With all images left out, restate the records below exactly as written.

= PROVIDED RECORDS =
"""

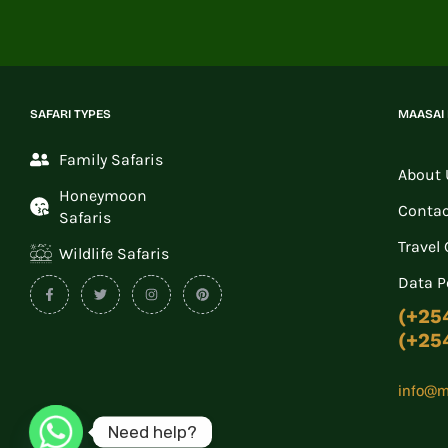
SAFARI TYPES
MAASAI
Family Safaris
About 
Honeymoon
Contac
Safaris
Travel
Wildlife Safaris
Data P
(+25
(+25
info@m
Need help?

"""

= SOLUTION TO THIS TASK =
SAFARI TYPES
MAASAI
Family Safaris
About 
Honeymoon
Contac
Safaris
Travel
Wildlife Safaris
Data P
(+25
(+25
info@m
Need help?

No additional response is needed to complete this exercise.